Ein bedarfsgerechtes und dichtes Netz an Ladesäulen ist neben dem Fahrzeugpreis und der Reichweite ein wichtiger Schlüssel für die Akzeptanz von Elektromobilität. Wissenschaftler des Karlsruher Instituts für Technologie (KIT) und des Fraunhofer-Instituts für System- und Innovationsforschung ISI haben deshalb für die Region Stuttgart ein Geoinformations-Tool für die Analyse von Standorten für Schnellladestationen entwickelt. Das Planungswerkzeug berücksichtigt unter anderem die Erreichbarkeit der Stationen, prognostiziert den Ladebedarf und lässt sich an unterschiedliche Rahmenbedingungen anpassen.
Im „Masterplan Schnellladeinfrastuktur Region Stuttgart“ spielen die Forscher der beiden Institute verschiedene Fragestellungen und Szenarien für die knapp 3600 Quadratkilometer große Region durch: Wie hoch ist der Bedarf an öffentlich zugänglichen Schnellladestationen für welche Anzahl von Elektroautos? Wie viele Standorte werden benötigt, wenn sie von jedem Punkt der Region aus innerhalb einer bestimmten Fahrtzeit erreichbar sein sollen? Wie viele Ladevorgänge pro Tag sind bei welcher Anzahl von Elektrofahrzeugen zu erwarten, und wie viel Energie wird je Ladevorgang abgegeben?

### [Bereitgestellte Daten]
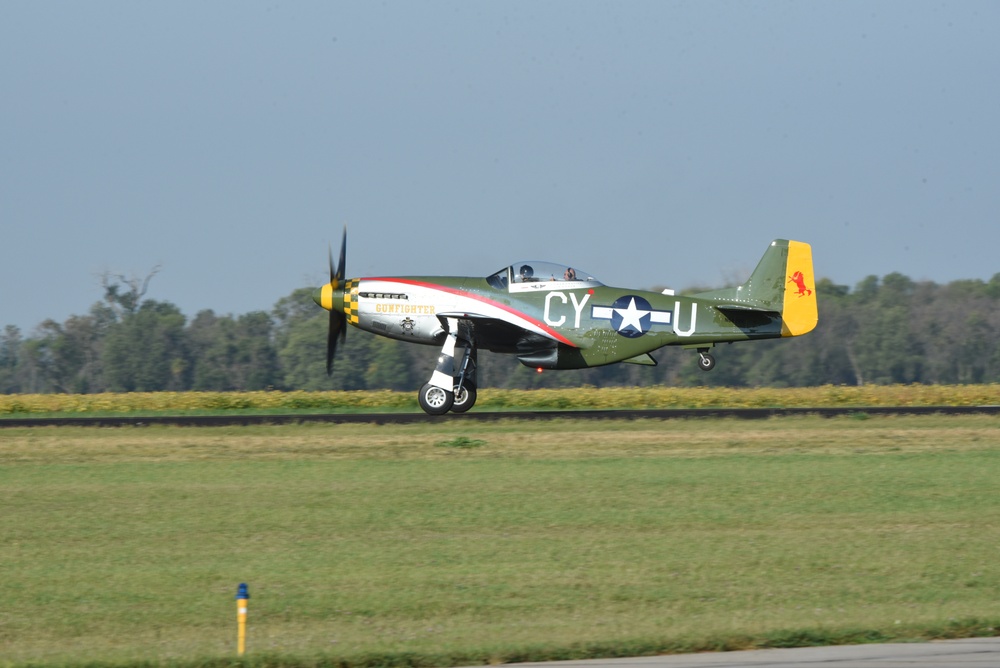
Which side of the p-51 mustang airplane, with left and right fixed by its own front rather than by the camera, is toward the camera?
left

### [Zu bearbeiten]
Erläutern Sie anhand des Auszugs über Schnellladestationen in der Region Stuttgart in ein bis drei Sätzen, weshalb die Wissenschaftler das Geoinformations-Tool entwickelt haben. Die Zeilen werden für die Bearbeitung nicht benötigt.

### [Lösung zur Aufgabe]
Ein bedarfsgerechtes und dichtes Netz an Ladesäulen gilt neben dem Fahrzeugpreis und der Reichweite als wichtiger Schlüssel für die Akzeptanz von Elektromobilität. Deshalb haben die Forscher des KIT und des Fraunhofer ISI für die Region Stuttgart ein Werkzeug zur Analyse von Standorten für Schnellladestationen geschaffen.